Le nanofibre di cellulosa (CNF) sono fibre naturali derivanti dalla cellulosa, una fonte rinnovabile e biodegradabile, ampiamente apprezzate per la loro resistenza e versatilità.
Nello studio, i ricercatori del SupraBioNanoLab del Dipartimento “Giulio Natta” del Politecnico di Milano hanno dimostrato come sia possibile migliorare significativamente le proprietà delle nanofibre di cellulosa senza alterarle chimicamente, ma introducendo peptidi (piccole proteine).
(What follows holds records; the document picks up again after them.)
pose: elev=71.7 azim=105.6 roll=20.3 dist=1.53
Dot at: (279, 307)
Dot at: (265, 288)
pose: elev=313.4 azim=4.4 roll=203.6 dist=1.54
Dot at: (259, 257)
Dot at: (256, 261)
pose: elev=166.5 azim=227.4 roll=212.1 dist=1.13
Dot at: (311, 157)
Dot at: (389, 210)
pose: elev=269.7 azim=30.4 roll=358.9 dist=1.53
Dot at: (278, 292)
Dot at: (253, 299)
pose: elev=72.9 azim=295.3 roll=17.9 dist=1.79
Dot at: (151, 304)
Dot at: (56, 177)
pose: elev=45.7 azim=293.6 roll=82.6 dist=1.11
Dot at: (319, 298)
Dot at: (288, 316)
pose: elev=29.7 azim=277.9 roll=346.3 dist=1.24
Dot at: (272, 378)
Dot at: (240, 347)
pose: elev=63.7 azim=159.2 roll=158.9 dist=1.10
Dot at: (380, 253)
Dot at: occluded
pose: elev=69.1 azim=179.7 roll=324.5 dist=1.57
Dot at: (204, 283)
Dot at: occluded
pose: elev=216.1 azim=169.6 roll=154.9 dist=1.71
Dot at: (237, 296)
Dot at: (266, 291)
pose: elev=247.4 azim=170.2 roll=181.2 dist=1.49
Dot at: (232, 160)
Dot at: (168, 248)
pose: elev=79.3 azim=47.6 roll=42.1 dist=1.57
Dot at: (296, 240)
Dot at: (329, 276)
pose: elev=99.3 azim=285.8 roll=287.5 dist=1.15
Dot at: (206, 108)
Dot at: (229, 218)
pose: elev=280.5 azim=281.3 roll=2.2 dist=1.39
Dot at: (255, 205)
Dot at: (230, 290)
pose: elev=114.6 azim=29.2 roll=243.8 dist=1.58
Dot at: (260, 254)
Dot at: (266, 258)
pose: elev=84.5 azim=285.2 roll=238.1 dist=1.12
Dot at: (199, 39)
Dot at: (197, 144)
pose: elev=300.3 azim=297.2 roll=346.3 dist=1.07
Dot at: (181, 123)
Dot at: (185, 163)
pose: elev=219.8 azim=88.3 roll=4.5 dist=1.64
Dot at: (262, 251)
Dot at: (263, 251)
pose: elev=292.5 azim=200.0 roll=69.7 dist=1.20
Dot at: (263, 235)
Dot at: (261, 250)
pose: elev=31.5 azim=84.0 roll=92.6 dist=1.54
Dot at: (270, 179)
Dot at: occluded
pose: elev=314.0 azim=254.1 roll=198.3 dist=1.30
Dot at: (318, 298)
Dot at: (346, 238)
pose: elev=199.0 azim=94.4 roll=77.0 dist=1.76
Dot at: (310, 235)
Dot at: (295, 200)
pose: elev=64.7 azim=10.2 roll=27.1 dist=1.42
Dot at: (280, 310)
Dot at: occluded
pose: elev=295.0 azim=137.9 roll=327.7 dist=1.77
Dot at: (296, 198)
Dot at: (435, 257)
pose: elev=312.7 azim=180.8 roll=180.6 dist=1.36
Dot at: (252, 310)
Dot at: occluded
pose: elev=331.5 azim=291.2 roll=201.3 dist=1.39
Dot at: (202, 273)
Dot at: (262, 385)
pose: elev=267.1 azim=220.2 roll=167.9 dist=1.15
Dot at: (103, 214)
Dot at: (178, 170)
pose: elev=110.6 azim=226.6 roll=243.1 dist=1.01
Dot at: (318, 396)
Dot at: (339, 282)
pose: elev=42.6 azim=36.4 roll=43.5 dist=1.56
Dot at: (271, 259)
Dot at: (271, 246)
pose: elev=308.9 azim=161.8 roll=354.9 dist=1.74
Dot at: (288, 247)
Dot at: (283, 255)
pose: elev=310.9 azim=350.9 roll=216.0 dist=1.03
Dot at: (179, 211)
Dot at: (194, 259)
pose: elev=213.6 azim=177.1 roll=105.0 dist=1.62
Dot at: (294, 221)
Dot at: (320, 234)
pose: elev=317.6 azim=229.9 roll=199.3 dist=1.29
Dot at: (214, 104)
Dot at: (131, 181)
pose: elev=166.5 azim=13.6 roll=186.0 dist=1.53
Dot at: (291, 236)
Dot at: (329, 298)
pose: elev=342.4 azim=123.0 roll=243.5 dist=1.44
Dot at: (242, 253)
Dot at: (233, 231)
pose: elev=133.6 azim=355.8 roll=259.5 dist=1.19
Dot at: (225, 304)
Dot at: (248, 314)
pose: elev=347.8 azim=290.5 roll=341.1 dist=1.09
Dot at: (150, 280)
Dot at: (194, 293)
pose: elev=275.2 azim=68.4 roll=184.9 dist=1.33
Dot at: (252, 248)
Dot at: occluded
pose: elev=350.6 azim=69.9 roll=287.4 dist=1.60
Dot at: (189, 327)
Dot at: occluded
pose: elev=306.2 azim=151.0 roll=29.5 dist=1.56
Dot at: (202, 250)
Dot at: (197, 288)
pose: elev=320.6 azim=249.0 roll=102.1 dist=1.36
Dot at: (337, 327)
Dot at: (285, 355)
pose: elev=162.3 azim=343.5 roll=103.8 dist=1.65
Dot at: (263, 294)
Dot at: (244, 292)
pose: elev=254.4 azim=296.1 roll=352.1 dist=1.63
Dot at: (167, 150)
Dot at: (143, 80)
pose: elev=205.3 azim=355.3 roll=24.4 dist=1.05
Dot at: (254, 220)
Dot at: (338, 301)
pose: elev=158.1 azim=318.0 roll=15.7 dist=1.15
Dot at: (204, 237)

“Il nostro approccio supramolecolare si basa sull'integrazione di piccole sequenze peptidiche che si legano alle nanofibre migliorandone così le prestazioni meccaniche e la resistenza all'umidità”, spiega Elisa Marelli, prima autrice dello studio. “I risultati dello studio hanno mostrato che anche quantità minime di peptidi (meno dello 0,1%) possono aumentare notevolmente le proprietà meccaniche dei materiali ibridi ottenuti, dotandoli di una maggiore resistenza allo sforzo”.
I ricercatori hanno quindi valutato l’impatto dell’aggiunta di atomi di fluoro nelle sequenze peptidiche: ciò ha permesso di ottenere un film strutturato con superfici idrofobiche e quindi con ancor maggiore resistenza all’acqua pur rimanendo un nuovo materiale biocompatibile e sostenibile.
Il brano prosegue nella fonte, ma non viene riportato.